He hadn’t always been so at home in the shadows.

“How can I be a night scout if I’m afraid of the dark?” His lower lip quivered as he walked beside his mother, helping her collect shellfish from the beach half a morning’s flight from their home.

“Everyone’s scared of the dark when they’re young.” Tugging him to a shallow rock pool, she showed him a hermit crab crawling around with its home on its back. “You love the dark sometimes—like on the night flight you took with your father.”

“There were stars then.” They had reminded him of the sparkly jewels his mother used to wear when the visitors came. No one had visited for a long time, probably because his father was always so angry. “It wasn’t really dark.”

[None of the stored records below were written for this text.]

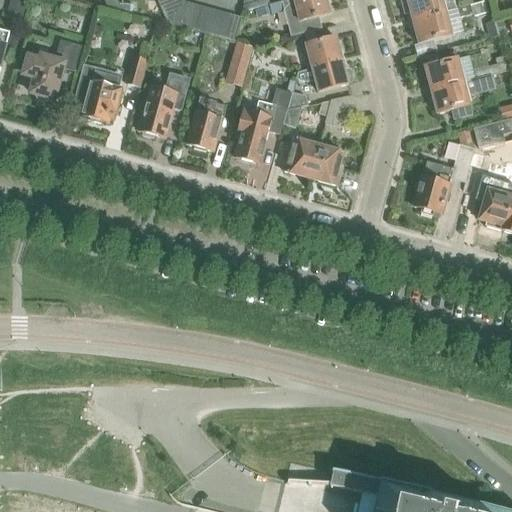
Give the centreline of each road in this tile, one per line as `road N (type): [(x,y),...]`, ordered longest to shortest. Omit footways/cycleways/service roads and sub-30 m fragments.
road 1 (tertiary): [(0,328),(245,353),(511,423)]
road 2 (residential): [(364,241),(0,139)]
road 3 (residential): [(364,241),(393,125),(365,0)]
road 4 (residential): [(511,283),(364,241)]
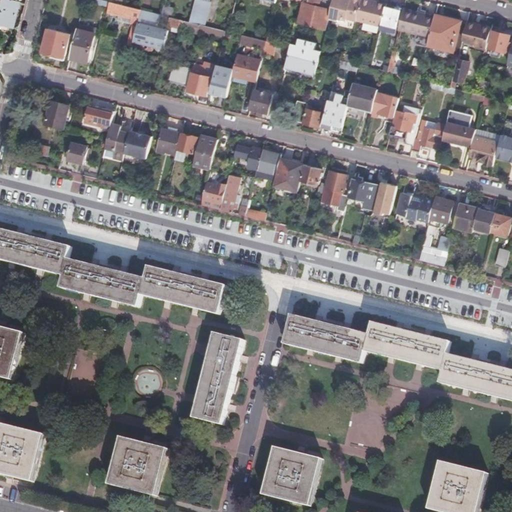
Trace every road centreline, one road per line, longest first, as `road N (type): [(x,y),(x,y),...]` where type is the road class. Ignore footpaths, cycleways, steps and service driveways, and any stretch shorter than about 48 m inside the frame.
road 1 (residential): [(17,68),(511,192)]
road 2 (residential): [(292,254),(0,180)]
road 3 (residential): [(285,280),(0,210)]
road 4 (residential): [(230,511),(285,280)]
road 5 (residential): [(511,336),(285,280)]
road 6 (residential): [(511,309),(292,254)]
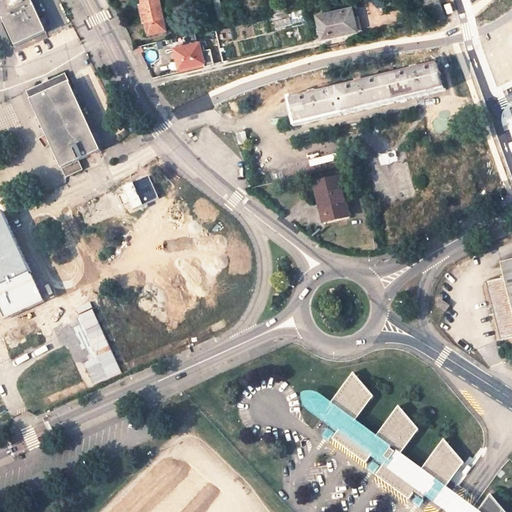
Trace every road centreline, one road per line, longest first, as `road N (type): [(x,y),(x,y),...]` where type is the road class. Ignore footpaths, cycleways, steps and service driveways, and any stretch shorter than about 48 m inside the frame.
road 1 (tertiary): [(89,0),(159,128),(259,220)]
road 2 (secondary): [(511,200),(402,263),(361,277)]
road 3 (secondary): [(0,451),(152,381)]
road 4 (secondary): [(152,381),(278,333),(310,332)]
road 5 (tertiary): [(259,220),(266,280),(239,340)]
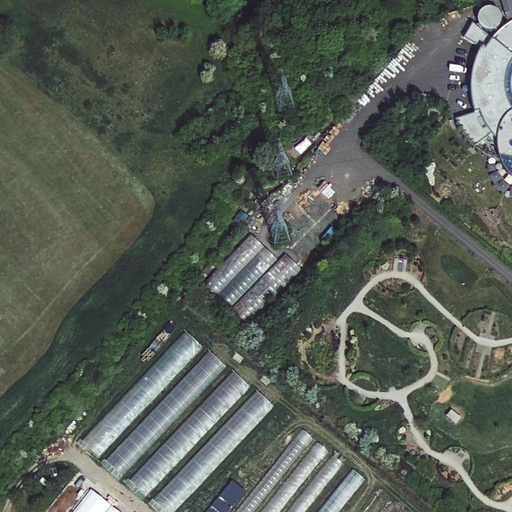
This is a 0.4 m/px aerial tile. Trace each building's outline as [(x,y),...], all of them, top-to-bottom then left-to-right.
[(511,25),(510,27),(503,31),(495,39),(490,46),(487,51),(484,49),(480,57),(477,64),(475,72),(473,81),(473,91),(474,99),(478,98),(480,109),(484,117),(485,122),(489,129),(498,124),(503,126),(501,131),(500,136),(499,142),(499,147),(500,151),(501,156),(501,158),(511,159),(511,25)] [(228,310),(246,326),(300,269),(284,254),(278,261),(250,235),(199,288),(225,313),(228,310)] [(178,341),(181,344),(177,349),(189,359),(204,343),(189,330),(178,341)] [(211,348),(106,461),(122,476),(227,363),(211,348)] [(235,368),(130,481),(146,496),(251,383),(235,368)] [(83,442),(100,456),(126,423),(129,425),(155,392),(148,386),(135,401),(128,396),(119,408),(109,420),(104,416),(83,442)] [(117,511),(89,491),(73,511),(117,511)] [(224,496),(209,511),(227,511),(234,505),(224,496)]
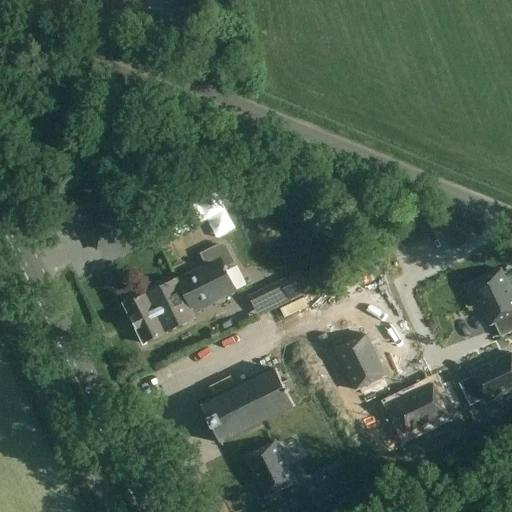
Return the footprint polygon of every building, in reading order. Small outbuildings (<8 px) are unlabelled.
[(106,0),(108,23),(146,20),(144,0),(106,0)] [(86,84),(76,113),(90,118),(100,89),(86,84)] [(140,227),(103,247),(114,268),(151,247),(140,227)] [(206,264),(201,266),(176,278),(125,304),(144,344),(198,319),(197,317),(220,306),(218,302),(238,292),(225,267),(234,263),(226,246),(221,244),(200,254),(206,264)] [(511,291),(503,273),(502,270),(471,285),(491,326),(495,324),(501,338),(511,332),(511,291)] [(256,308),(261,317),(311,292),(300,271),(262,290),(268,302),(256,308)] [(338,350),(357,390),(361,389),(367,402),(391,391),(384,377),(388,376),(368,335),(338,350)] [(484,400),(486,403),(511,390),(511,353),(471,373),(473,377),(459,383),(470,406),(484,400)] [(220,444),(228,440),(263,422),(295,406),(276,369),(201,405),(220,444)] [(436,385),(434,382),(393,402),(408,432),(449,412),(447,409),(461,402),(449,379),(436,385)] [(276,441),(246,456),(266,497),(296,482),(276,441)]
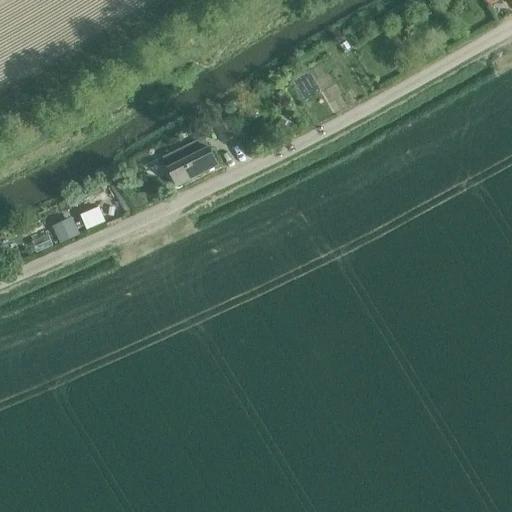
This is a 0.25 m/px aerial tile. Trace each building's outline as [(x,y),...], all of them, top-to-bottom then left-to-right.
[(345,41),(338,45),(343,54),(350,50),(345,41)] [(212,126),(221,144),(239,136),(230,117),(212,126)] [(279,118),(274,128),(285,134),(290,123),(279,118)] [(203,138),(177,151),(161,159),(175,187),(217,166),(203,138)] [(130,201),(135,211),(144,207),(139,197),(130,201)] [(98,208),(80,216),(86,230),(104,223),(98,208)] [(69,217),(50,226),(58,243),(77,234),(69,217)]
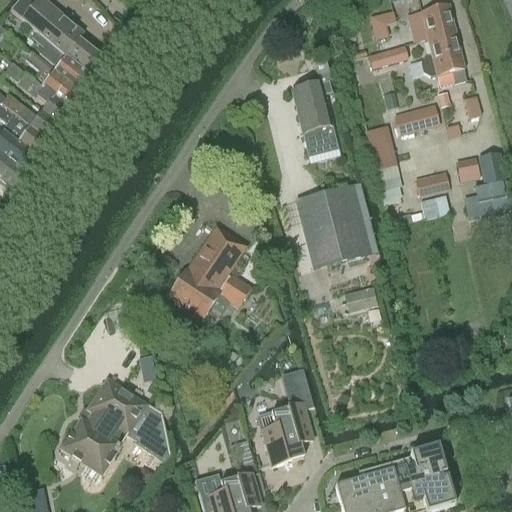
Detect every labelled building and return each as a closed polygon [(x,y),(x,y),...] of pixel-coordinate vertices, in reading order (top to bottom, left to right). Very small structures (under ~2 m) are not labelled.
[(38,0),(22,0),(11,14),(37,35),(47,43),(99,84),(111,69),(78,43),(84,37),(72,27),(44,4),(38,0)] [(421,16),(411,19),(418,45),(427,43),(430,51),(431,59),(424,61),(421,66),(421,67),(420,68),(420,70),(420,71),(420,72),(421,73),(421,74),(421,76),(422,77),(423,78),(429,81),(437,80),(449,77),(451,86),(452,87),(465,84),(465,82),(462,72),(464,72),(457,44),(448,8),(420,15),(421,16)] [(37,35),(31,43),(42,52),(38,57),(55,71),(53,75),(86,100),(99,84),(47,43),(37,35)] [(24,77),(23,78),(73,116),(86,100),(53,75),(32,58),(25,66),(38,77),(33,83),(24,76),(24,77)] [(318,86),(293,93),(300,121),(328,114),(324,98),(331,96),(328,85),(330,84),(332,84),(326,64),(325,64),(313,67),(318,86)] [(11,67),(4,77),(16,86),(46,109),(41,115),(61,131),(73,116),(23,78),(24,77),(11,67)] [(0,108),(49,146),(61,131),(41,115),(37,120),(9,97),(5,102),(0,97),(0,108)] [(0,108),(0,121),(7,127),(1,134),(2,135),(2,134),(37,161),(49,146),(0,108)] [(407,116),(395,119),(401,142),(440,131),(436,116),(434,109),(407,116)] [(328,114),(300,121),(304,136),(303,137),(301,137),(307,161),(337,153),(335,145),(337,144),(333,127),(331,128),(328,114)] [(386,130),(363,135),(370,164),(393,158),(392,153),(386,130)] [(0,157),(25,177),(37,161),(2,134),(2,135),(0,136),(0,157)] [(0,181),(13,192),(25,177),(0,157),(0,181)] [(483,161),(488,185),(502,182),(497,158),(483,161)] [(455,171),(459,184),(481,178),(477,164),(455,171)] [(415,183),(414,183),(418,201),(418,202),(443,196),(449,195),(445,176),(434,178),(415,183)] [(462,203),(467,223),(511,212),(511,182),(473,191),(475,200),(462,203)] [(311,272),(326,269),(366,258),(349,190),(294,204),(311,272)] [(445,205),(419,211),(422,225),(448,219),(445,205)] [(185,275),(167,302),(201,324),(218,299),(238,312),(251,292),(227,276),(244,251),(216,232),(186,276),(185,275)] [(106,384),(87,413),(127,440),(127,441),(158,461),(156,464),(163,469),(168,461),(160,419),(146,410),(106,384)] [(256,421),(260,435),(270,471),(302,462),(298,448),(311,444),(303,413),(311,411),(303,384),(294,387),(297,399),(290,401),(293,411),(270,417),(256,421)] [(87,413),(60,454),(85,471),(79,479),(93,488),(99,480),(100,480),(127,440),(127,441),(127,440),(87,413)] [(246,445),(236,448),(242,470),(252,468),(246,445)] [(388,467),(396,495),(440,482),(439,481),(444,480),(436,451),(409,459),(410,461),(388,467)] [(334,489),(340,511),(396,495),(388,467),(357,476),(359,482),(334,489)] [(135,481),(145,487),(152,477),(142,471),(135,481)] [(201,511),(248,511),(259,509),(251,478),(219,487),(216,479),(194,485),(201,511)] [(396,495),(400,511),(449,511),(453,511),(445,483),(440,485),(440,482),(396,495)] [(400,511),(396,495),(340,511),(400,511)]
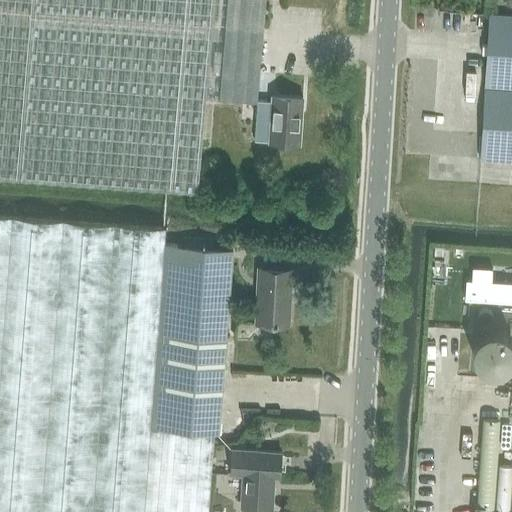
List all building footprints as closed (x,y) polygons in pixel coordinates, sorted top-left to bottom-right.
[(0,0),(0,176),(201,194),(209,96),(254,100),(265,0),(0,0)] [(511,14),(489,13),(480,159),(511,160),(511,14)] [(258,100),(255,140),(270,141),(300,143),(303,96),(273,95),(272,101),(258,100)] [(0,511),(210,511),(218,413),(221,373),(230,250),(164,246),(165,229),(0,216),(0,511)] [(254,321),(265,322),(288,323),(291,268),(261,266),(257,266),(254,321)] [(461,298),(511,301),(511,281),(488,280),(490,267),(469,266),(468,279),(462,278),(461,298)] [(278,477),(279,459),(279,452),(230,449),(229,474),(241,475),(239,507),(270,509),(272,477),(278,477)]
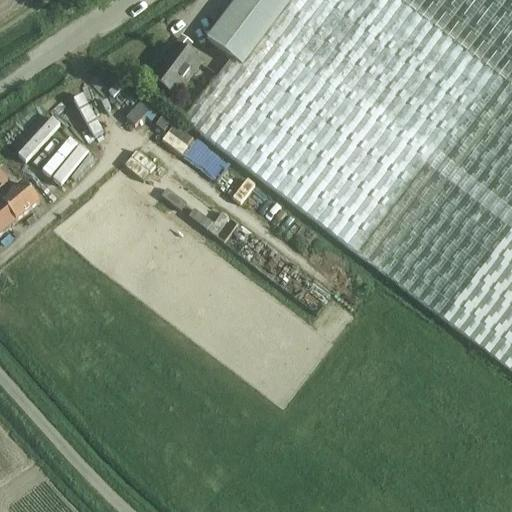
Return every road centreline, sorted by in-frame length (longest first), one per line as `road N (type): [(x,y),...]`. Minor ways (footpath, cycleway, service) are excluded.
road 1 (unclassified): [(124,511),(0,378)]
road 2 (unclassified): [(0,93),(134,0)]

His mother’s amethyst dress floated in the breeze. “You already see better in the dark than I do—you helped me find my lost earring two nights ago, remember?”

Jason nodded. “It wasn’t hard.” The black pearl with the pretty blue shimmer had kind of twinkled at him in the dark.

“Not for you, my smart boy.” Laughing in that way that made him laugh, too, she said, “One day, you’ll see so well at night, it will be as if you walk in daylight. You’ll never again be scared of the dark.”

His mother had been right. By the time he was a hundred and fifty, his night vision had developed to the point where he had the sight of a nocturnal predator. The dark was home to him, and now he wrapped it around himself as he stood watch.

The open space was lit only by the flickering light from hundreds of candles, many cradled protectively in colored glass holders that turned the marble of the buildings around the courtyard into a dreamscape. As for those who stood within—laughter was muted, the hues less vibrant than might be expected in an archangel’s court, but that was the only bow to Eris’s death.

No one would guess that his funeral pyre blazed tomorrow.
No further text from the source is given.